Abstract
This project advances scientific understanding about the likelihood that juvenile sex offender registration and notification policies can deter adolescents from engaging in sexual behaviors that are common in their age group, yet frequently criminalized and subject to serious, long-term penalties. In particular, Dr. Najdowski and her collaborator Dr. Cleary seek to explicate the criminological processes that are prerequisites to general deterrence as well as the developmental psychological mechanisms that may condition those processes. This is imperative as prior research and pilot work suggests many adolescents are unaware of the breadth of sexual behaviors that warrant registration and notification, which both undermines policy effectiveness and puts youth at risk of being systematically and sometimes publicly labeled as sex offenders.
Dr. Najdowski and Dr. Cleary have two objectives: 1) Empirically evaluate whether legal knowledge that certain sexual behaviors may be punished with sex offender registration and notification deters adolescent sexual offending over time, and 2) Advance scientific knowledge by identifying psychological mechanisms that undermine deterrence among adolescents who are aware of registration and notification risk by (a) precluding their ability to engage in rational choice and (b) shaping the perceived net cost of sexual offending. Dr. Najdowski and Dr. Cleary are administering two electronic surveys one year apart to derive relations between adolescents’ legal knowledge related to sex offender registration and notification policy and their likelihood of committing sexual offenses over time. Specifically, Dr. Najdowski and Dr. Cleary are expanding from their two prior pilot studies by experimentally manipulating whether adolescent participants are exposed to educational information about the risk of criminal justice involvement and sex offender registration and notification associated with illegal adolescent sexual behaviors. They are also discovering whether and how, even when adolescents are (made) aware that sexual behaviors are prohibited and carry legal risks, psychosocial maturity constructs of temperance, perspective, and responsibility reduce the deterrent impact of registration and notification.

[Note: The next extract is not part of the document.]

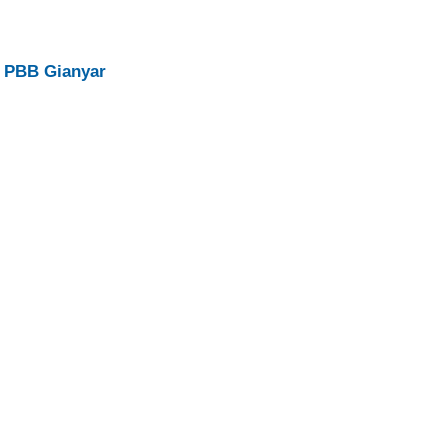
 PBB Gianyar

Participants are 14 to 17 years old, a range commonly targeted by juvenile registration and notification policies and a period of rapid developmental change—that is, the group most legally and behaviorally at risk of punishment. The study is taking place in Virginia, a state with relatively restrictive juvenile sex offender registration policies and where Dr. Najdowski and Dr. Cleary have already collected cross-sectional pilot data to test preliminary hypotheses and inform this study’s design. This project’s experimental and longitudinal approach and inclusion of theoretically relevant yet currently untested constructs will thereby transform current understanding of relations between criminological theory on deterrence, social-developmental psychology, and legal policy.
The intellectual merit of this scientific work lies in (a) its experimental and longitudinal design, which allows for causal determination of whether and why sex offender registration and notification policy affects adolescents’ risky sexual behavior; (b) novel integration of theories from criminology and social-developmental psychology to advance scientific understanding of adolescent sexual offending in the real world; (c) expansion of knowledge related to psychological determinants of adolescents’ risky behavior; and (d) contribution to the broader field of criminology aimed at understanding when policy effectively deters undesirable behavior.
Sex offender registration policies have become more restrictive and more frequently applied to adolescent offenders, yet whether they actually deter youth sexual offending remains unknown. This project’s findings will inform policymaking on this heavily contested issue. Findings will be foundational for future investigations of policy reform, such as whether widespread intervention with parents is needed to assist youth in managing registration risk. Dr. Najdowski and Dr. Cleary also will promote interest in psychology, criminology, and policy research among adolescent research participants and graduate student research assistants. Dr. Najdowski and Dr. Cleary will use Open Science Framework to manage and report the research publicly in line with NSF’s open science policy. A project wiki and other dissemination efforts will ensure findings are publicly accessible and facilitate discussion and collaboration with other researchers, front-line professionals, community leaders, and policymakers. The proposed interdisciplinary approach will ultimately reveal whether and how policy can effectively deter adolescent sex offending, protect developmentally vulnerable adolescents from experiencing excessively punitive outcomes, and promote justice outcomes.